Jessica schmunzelte leicht.

„Nie wird er den Trennungsschmerz spüren und nie wird er seine wahre Liebe treffen. Nie wird er heiraten! Nie wird er selbst Kinder kriegen, seinen Beruf ausführe, sein Leben genießen und als ALTER Mann sterben. NIE! FÜNF! Wie alt werden wir heute? 80? 90? Er hat ein Achtzehntel seines Lebens erlebt!“

„Das ist wirklich schlimm...“

„Das Wunder der Medizin ist schlimm! Wir hohlen Achtzigjährige aus dem Koma, aber bei einem kleinen Kind scheitert all unser Können? Er wäre in eine neue Familie gekommen! Eine Familie die ihn richtig behandelt, sich um ihn sorgt, ihn tröstet und lieb hat. Doch was hat er bekommen? Es ist unfair!“

„Seine Eltern bekommen doch ihre verdiente Strafe.“

„Sie haben ihr eigenes Kind seiner Zukunft beraubt! Und wenn sie sich etwas antun, müssen WIR sie retten! Ist das fair? Sie sollten für ihr Kind sterben, ihr Leben sollte Louis eine neue Chance geben!“

„Cordula! So kenne ich dich gar nicht!“

„Aber ich hab doch recht!“, rief Cordula, als sie wieder zu weinen anfing. „Der Junge hat Niemanden, Niemand ist dabei wenn er in sein kleines Gra...Gra...“ Cordula konnte es nicht aussprechen, sie wollte es nicht aussprechen. Diese Vorstellung, dass die Totengräber ein kleines Grab ausheben müssen, ein kleines, aber tiefes Grab, das Grab für ein Kind! Nein. Dieses Wort soll nicht im Zusammenhang mit einem Kind fallen.
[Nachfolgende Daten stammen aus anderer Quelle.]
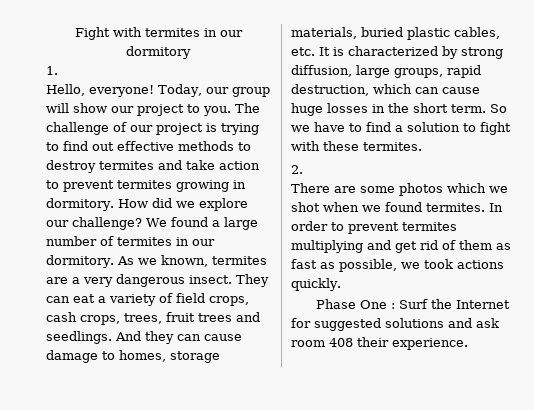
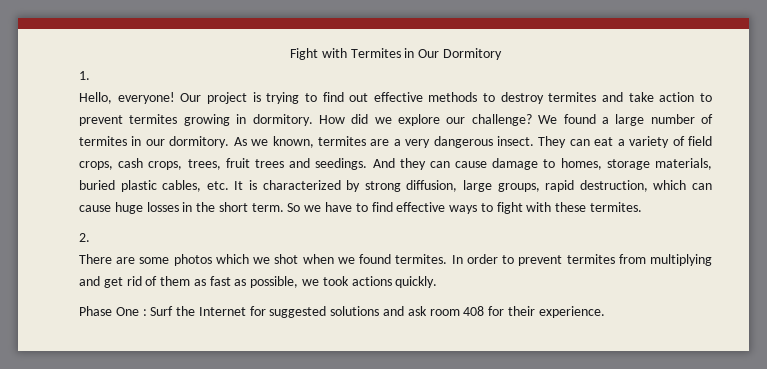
[144,28,243,37] [126,46,191,59] termites in our dormitory -> [350,48,502,60] Termites in Our Dormitory
[158,84,270,97] [46,103,260,116] [46,122,153,135] Today, our group will show our project to you. The challenge of our -> [180,93,202,102] Our
[46,331,112,344] seedlings. -> [315,158,368,170] seedings.
[395,122,460,132] a solution -> [396,202,478,214] effective ways
(457, 226) none -> [618,254,646,264] from
(353, 342) none -> [488,306,505,316] for

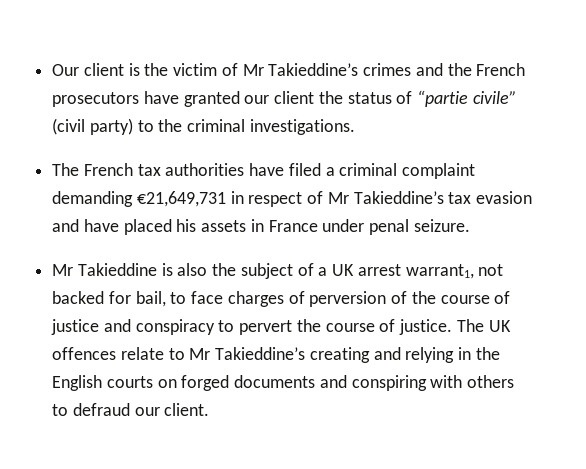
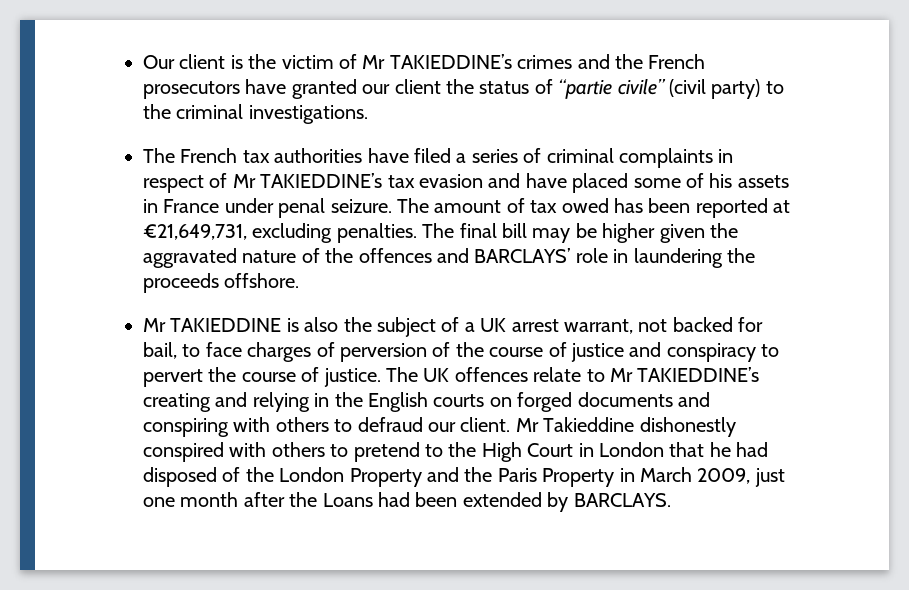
[268,63,359,76] Takieddine’s -> [389,54,512,69] TAKIEDDINE’s
[339,163,476,179] [52,191,226,207] criminal complaint demanding €21,649,731 -> [471,148,713,168] series of criminal complaints
[353,191,444,204] Takieddine’s -> [260,173,383,188] TAKIEDDINE’s
(172, 227) none -> [633,173,704,188] some of
[52,263,157,276] // Mr Takieddine -> [397,198,791,218] [143,223,738,243] [143,248,755,268] [143,273,300,293] [143,318,282,332] The amount of tax owed has been reported at €21,649,731, excluding penalties. The final bill may be higher given the aggravated nature of the offences and BARCLAYS’ role in laundering the proceeds offshore. // Mr TAKIEDDINE
[405,264,474,279] warrant1, -> [563,319,633,334] warrant,
[215,347,306,360] Takieddine’s -> [637,367,760,382] TAKIEDDINE’s
(210, 409) none -> [515,417,736,437] [143,442,769,462] [143,467,785,487] [143,492,671,512] Mr Takieddine dishonestly conspired with others to pretend to the High Court in London that he had disposed of the London Property and the Paris Property in March 2009, just one month after the Loans had been extended by BARCLAYS.

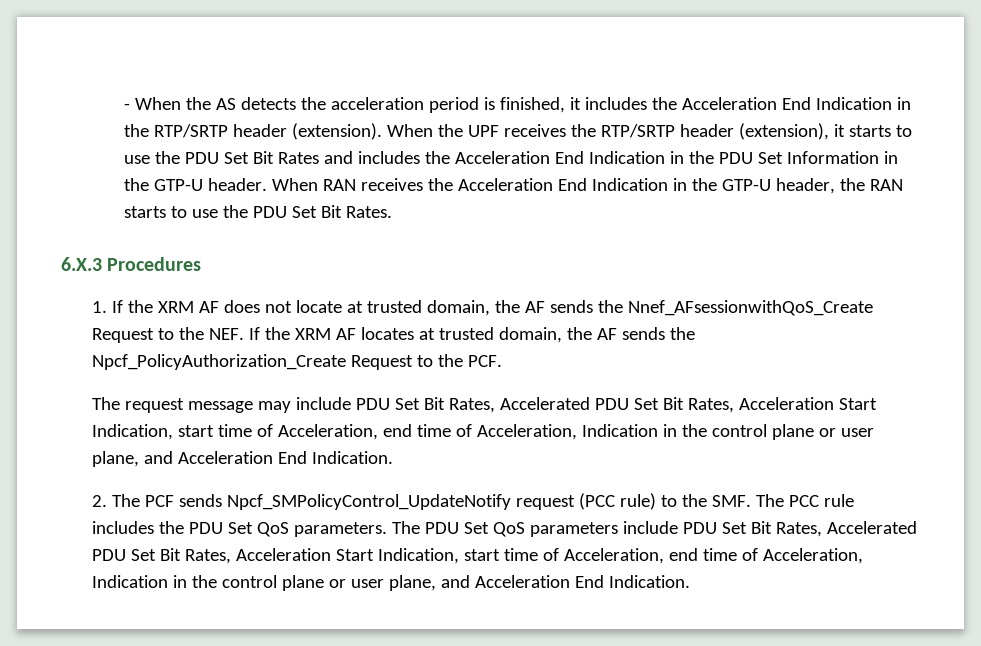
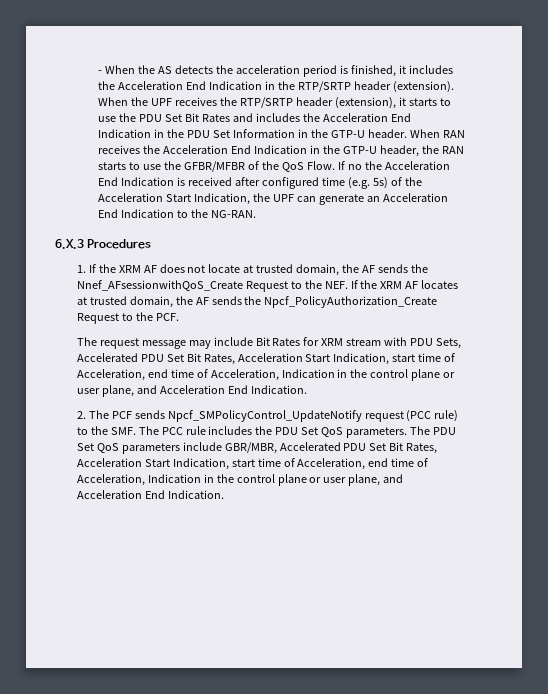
[252,205,392,218] PDU Set Bit Rates. -> [184,161,450,172] [98,177,423,189] [98,193,449,205] [98,209,257,218] GFBR/MFBR of the QoS Flow. If no the Acceleration End Indication is received after configured time (e.g. 5s) of the Acceleration Start Indication, the UPF can generate an Acceleration End Indication to the NG-RAN.
[356,397,496,413] PDU Set Bit Rates, -> [255,337,462,349] Bit Rates for XRM stream with PDU Sets,
[683,521,823,537] PDU Set Bit Rates, -> [224,442,277,454] GBR/MBR,

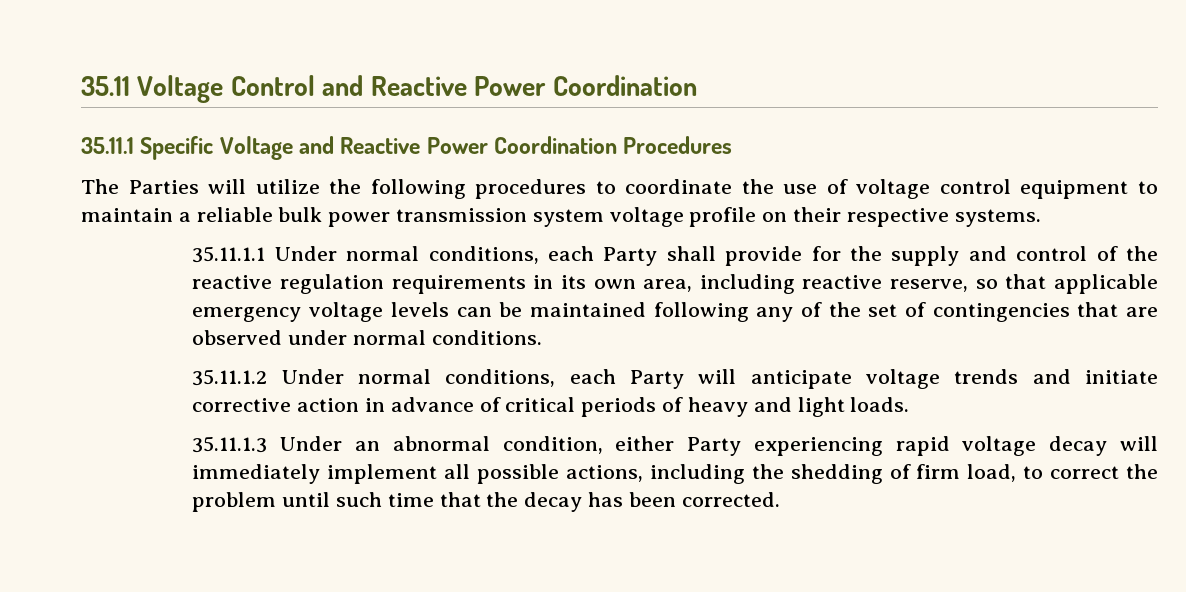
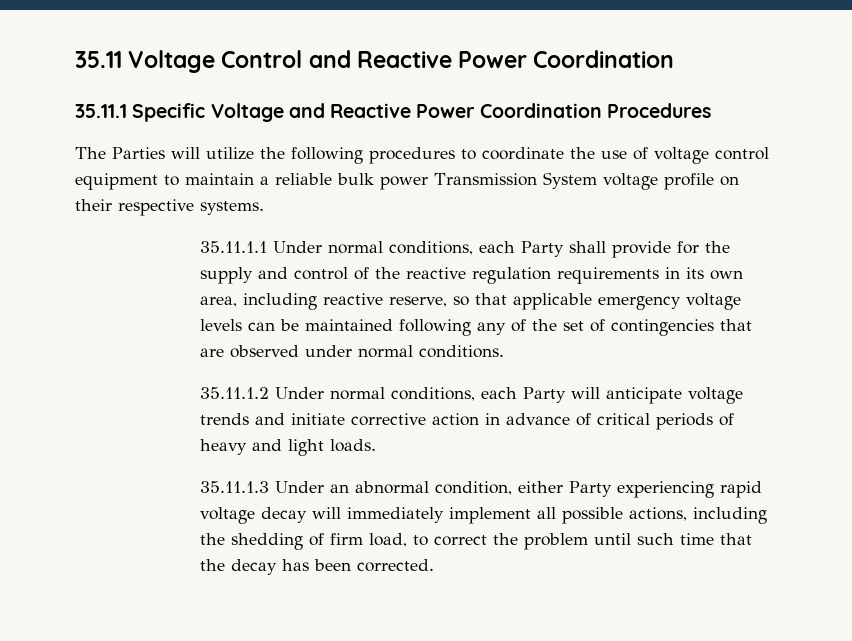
[396,208,604,227] transmission system -> [434,172,597,189] Transmission System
„Ist gut Cordula, ich weiß was du meinst.“

„NEIN! Erst tragen sie ihn raus und dann müssen sie in der Pathologie seinen Körper aufschneiden und zerfleddern. Nur um die letzten Details seines Lebens zu finden. Ich will sie nicht wissen. Ich will nicht wissen, was er Alles durchmachen musste.“, weinte Cordula gequält. Der Gedanke, dass die Ärzte im Körper des Jungen Hinweise auf noch mehr Schandtaten finden würde belastete sie sehr. Sie wollte Louis' Vergangenheit ruhen lassen und nicht wissen was ihr kleiner Held noch Alles durchmachen musste.

„Du musst den Bericht doch nicht lesen“, tröstete Jessica besorgt.

„Es werden doch Alle drüber reden! Und dann bauen sie seinen kleinen Sarg auf und legen ihn hinein. Zugenäht und gepudert...Und Keiner kommt.“ Bei dem Gedanken weinte Cordula noch stärker. „Er hat doch Niemanden mehr, Niemand kommt zu seiner Beerdigung, Niemand kommt zu seinem Grab um es zu pflegen, Niemand weint um ihn.“ Cordula weinte tiefe Tränen der Trauer. Jessica konnte diesen Anblick nicht ertragen und nahm ihre Freundin deshalb in den Arm.

„Aber Cordula...Du gehst doch hin. Du gehst doch zu seiner Beerdigung, zu seinem Grab.“

„Ja...Aber...“ Langsam beruhigte sich Cordula wieder, aber Etwas bedrückte sie weiterhin sehr.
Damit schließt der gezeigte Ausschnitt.